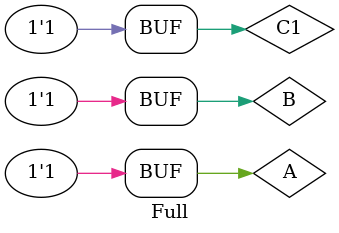
<source format=v>
/* testbench module */

`include "HAbh.v"

module Full;
	reg A,B,C1;
	wire sum,carry;
	Half i (sum1,carry1,A,B);
	Half j (sum,carry2,sum1,C1);
	or(carry,carry1,carry2);
	initial begin
    		A=0;B=0;C1=0;
    		#1 A=0;B=0;C1=1;
    		#1 A=0;B=1;C1=0;
    		#1 A=0;B=1;C1=1;
    		#1 A=1;B=0;C1=0;
    		#1 A=1;B=0;C1=1;
    		#1 A=1;B=1;C1=0;
    		#1 A=1;B=1;C1=1;
	end
initial begin
    $monitor("%t A=%d B=%d C=%d Sum=%d Carry=%d",$time,A,B,C1,sum,carry);
end
endmodule


</source>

◆ **WHAT YOU HAVE TO DO**:
Leave out the pictures, then copy all the remaining text in the records exactly.

◆ **SOLUTION TO THE EXERCISE**:
<source format=v>
/* testbench module */

`include "HAbh.v"

module Full;
	reg A,B,C1;
	wire sum,carry;
	Half i (sum1,carry1,A,B);
	Half j (sum,carry2,sum1,C1);
	or(carry,carry1,carry2);
	initial begin
    		A=0;B=0;C1=0;
    		#1 A=0;B=0;C1=1;
    		#1 A=0;B=1;C1=0;
    		#1 A=0;B=1;C1=1;
    		#1 A=1;B=0;C1=0;
    		#1 A=1;B=0;C1=1;
    		#1 A=1;B=1;C1=0;
    		#1 A=1;B=1;C1=1;
	end
initial begin
    $monitor("%t A=%d B=%d C=%d Sum=%d Carry=%d",$time,A,B,C1,sum,carry);
end
endmodule


</source>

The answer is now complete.